Although the liquid ejector and liquid ejecting container according to one embodiment of the present invention have been described above, the present invention is not limited to the above embodiment, and within the scope of the claims. It can be changed in various ways. For example, in the embodiments described above, the liquid ejector and the liquid ejecting container are preferably used in areas around water such as a kitchen, a sink, and a bathroom. Contents C include liquid soap, detergent, cosmetics, and the like.

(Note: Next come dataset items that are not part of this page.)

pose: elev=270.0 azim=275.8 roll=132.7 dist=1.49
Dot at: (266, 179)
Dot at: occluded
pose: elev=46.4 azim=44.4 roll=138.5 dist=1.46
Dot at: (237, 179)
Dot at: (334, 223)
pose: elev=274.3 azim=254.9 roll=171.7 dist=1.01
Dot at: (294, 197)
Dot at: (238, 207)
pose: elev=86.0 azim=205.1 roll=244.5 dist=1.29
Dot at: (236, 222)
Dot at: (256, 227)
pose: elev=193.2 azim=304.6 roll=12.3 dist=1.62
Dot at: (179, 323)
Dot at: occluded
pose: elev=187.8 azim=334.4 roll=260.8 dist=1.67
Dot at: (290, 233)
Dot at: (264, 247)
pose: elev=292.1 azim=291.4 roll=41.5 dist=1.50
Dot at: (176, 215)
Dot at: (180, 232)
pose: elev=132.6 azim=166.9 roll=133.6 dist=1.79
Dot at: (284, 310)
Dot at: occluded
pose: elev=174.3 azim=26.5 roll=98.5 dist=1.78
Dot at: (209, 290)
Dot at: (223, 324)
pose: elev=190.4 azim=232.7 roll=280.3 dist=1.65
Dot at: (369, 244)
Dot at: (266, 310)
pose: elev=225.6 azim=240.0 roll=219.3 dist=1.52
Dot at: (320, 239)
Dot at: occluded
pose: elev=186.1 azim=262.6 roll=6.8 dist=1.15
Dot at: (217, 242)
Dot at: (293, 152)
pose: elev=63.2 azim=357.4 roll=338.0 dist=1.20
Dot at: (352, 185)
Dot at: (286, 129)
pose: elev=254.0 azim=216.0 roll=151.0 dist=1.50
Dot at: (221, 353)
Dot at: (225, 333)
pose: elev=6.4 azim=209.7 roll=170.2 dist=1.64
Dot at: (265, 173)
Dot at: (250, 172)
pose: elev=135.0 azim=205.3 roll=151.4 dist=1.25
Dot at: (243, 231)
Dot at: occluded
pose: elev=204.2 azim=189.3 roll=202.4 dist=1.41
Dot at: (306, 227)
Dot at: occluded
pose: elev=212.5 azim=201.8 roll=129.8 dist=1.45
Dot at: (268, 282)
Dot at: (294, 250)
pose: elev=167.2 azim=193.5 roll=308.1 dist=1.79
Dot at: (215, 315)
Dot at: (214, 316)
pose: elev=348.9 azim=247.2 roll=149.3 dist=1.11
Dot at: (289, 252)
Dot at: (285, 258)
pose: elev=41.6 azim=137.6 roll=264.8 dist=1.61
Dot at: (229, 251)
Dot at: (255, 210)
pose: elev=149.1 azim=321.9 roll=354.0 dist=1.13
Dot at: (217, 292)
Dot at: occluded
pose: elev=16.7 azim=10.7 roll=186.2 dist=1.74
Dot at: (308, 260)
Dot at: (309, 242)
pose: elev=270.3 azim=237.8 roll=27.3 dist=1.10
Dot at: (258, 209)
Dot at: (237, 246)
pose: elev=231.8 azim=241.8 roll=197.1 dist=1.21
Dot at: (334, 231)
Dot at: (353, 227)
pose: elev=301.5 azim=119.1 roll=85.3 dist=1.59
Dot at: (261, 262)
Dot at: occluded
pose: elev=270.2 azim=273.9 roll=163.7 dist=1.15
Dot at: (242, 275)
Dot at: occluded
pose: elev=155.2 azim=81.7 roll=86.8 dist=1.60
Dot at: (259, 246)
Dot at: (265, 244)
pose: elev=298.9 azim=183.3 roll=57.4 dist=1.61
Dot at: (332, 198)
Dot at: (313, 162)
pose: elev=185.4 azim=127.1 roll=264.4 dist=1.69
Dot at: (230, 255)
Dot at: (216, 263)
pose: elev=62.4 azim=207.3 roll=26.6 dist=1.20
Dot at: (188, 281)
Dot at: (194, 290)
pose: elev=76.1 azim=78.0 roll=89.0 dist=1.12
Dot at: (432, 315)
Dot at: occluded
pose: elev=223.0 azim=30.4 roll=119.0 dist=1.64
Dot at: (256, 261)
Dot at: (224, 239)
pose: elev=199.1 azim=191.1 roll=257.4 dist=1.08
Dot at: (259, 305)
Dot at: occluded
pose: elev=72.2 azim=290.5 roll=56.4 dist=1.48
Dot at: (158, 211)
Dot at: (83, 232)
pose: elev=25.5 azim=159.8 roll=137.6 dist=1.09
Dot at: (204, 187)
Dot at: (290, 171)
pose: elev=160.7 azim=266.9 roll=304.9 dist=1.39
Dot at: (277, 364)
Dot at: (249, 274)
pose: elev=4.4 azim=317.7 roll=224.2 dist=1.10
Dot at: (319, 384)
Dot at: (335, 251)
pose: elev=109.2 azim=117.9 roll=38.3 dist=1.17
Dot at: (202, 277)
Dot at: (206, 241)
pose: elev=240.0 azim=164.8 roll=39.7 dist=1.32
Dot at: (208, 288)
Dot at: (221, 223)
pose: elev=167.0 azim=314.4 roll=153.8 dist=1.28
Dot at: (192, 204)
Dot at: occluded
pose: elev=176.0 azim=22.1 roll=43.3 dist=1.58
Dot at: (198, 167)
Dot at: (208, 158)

1: Foam ejection container, 2: Container body, 21: Mouth, 3: Ejector, 4: Pump, 4a: Liquid chamber, 4b: Air chamber, 5: Ejection head, 51: Top wall, 52: Connection tube, 53: Cover cylinder, 53a: Thin wall part, A53: Air hole, 54: Intermediate cylinder, 55: Outer cylinder, 56: Nozzle, 6: Cylinder, 6a: Liquid chamber cylinder, 6b: Air chamber cylinder, 7: Poppet valve, 8: Coil spring, 9: Hydraulic piston, 10: Piston guide, 11: Pneumatic piston, 12: Ball valve, 13: Foam generating element, 14: Stem, 14a: Seal cylinder, 15: Mounting cap, 15a: Mounting part , 15b: guide tube, 16: suction pipe, 17: sealing member, A1: lower end opening formed at the lower end of cylinder 6, A2: opening formed at the mouth of the container body, A5: spout, A11: outside air Inlet, A15: Through hole, R1: Internal passage of hydraulic piston, R2: Internal passage of piston guide, R3: Internal passage between pneumatic piston and piston guide, R4: Internal passage between piston guide and stem. Passage, R5: Internal passage of stem, R6: Internal passage of connecting tube, R7: Internal passage of nozzle, Sa: Relay space, 141: Projection (lock mechanism), 141a: radially extending side edge of projection, 141b: Circumferentially extending side edge of the protrusion, 141c: Base side edge of the protrusion, 141d: Corner side edge of the protrusion, 151: Shelf (locking mechanism), 151a: Radially extending side edge of the shelf, 151b: Shelf Circumferentially extending side edge of plate, 151c: Base side edge of shelf board, 151d: Corner side edge of shelf board, 152: Stopper protrusion, 152a: Circumferentially extending side edge of stopper protrusion (protrusion of stem) 153: Locking protrusion, C: Contents, f14: Lower surface of protrusion, f15: Upper surface of shelf, L: Locking mechanism, S2: Circumferential distance between two shelves ( gap formed between the plates), W1: circumferential width of the protrusion

Claims (6)

A pump having a mounting cap that can be attached to the mouth of a container body and a stem penetrating the inside of a guide cylinder provided on the mounting cap, and capable of pumping the contents of the container body by pushing down the stem. , an ejection head connected to the stem and formed with an ejection port for ejecting the content, the liquid ejector comprising:
The stem includes a plurality of protrusions on the outer circumferential surface of the stem, the protrusions being spaced apart in the circumferential direction around the axis;
The mounting cap is provided with a plurality of shelf boards that are spaced apart in the circumferential direction around the axis and that are capable of contacting the lower surface of the protrusion of the stem on the inner peripheral surface of the guide tube, and the plurality of shelf boards The liquid ejector is arranged to allow the liquid to pass through the protrusion of the stem when the stem is rotated in a circumferential direction. The liquid ejector according to claim 1, wherein the shelf board includes a stopper protrusion that limits rotation of the stem by coming into contact with the protrusion when the stem is rotated in the circumferential direction. The liquid ejector according to claim 1, wherein the shelf board includes a locking protrusion that releasably locks the protrusion when the stem is rotated in a circumferential direction. The liquid ejector according to claim 1, wherein the plurality of shelf boards are arranged so as to be directly below the protrusion when the stem is pulled up. The liquid ejector according to claim 1, wherein the pump is a foam pump capable of pumping a mixture of the contents and outside air. A liquid ejecting container comprising a container body having a mouth portion and capable of accommodating contents, and a liquid ejecting device according to any one of claims 1 to 5.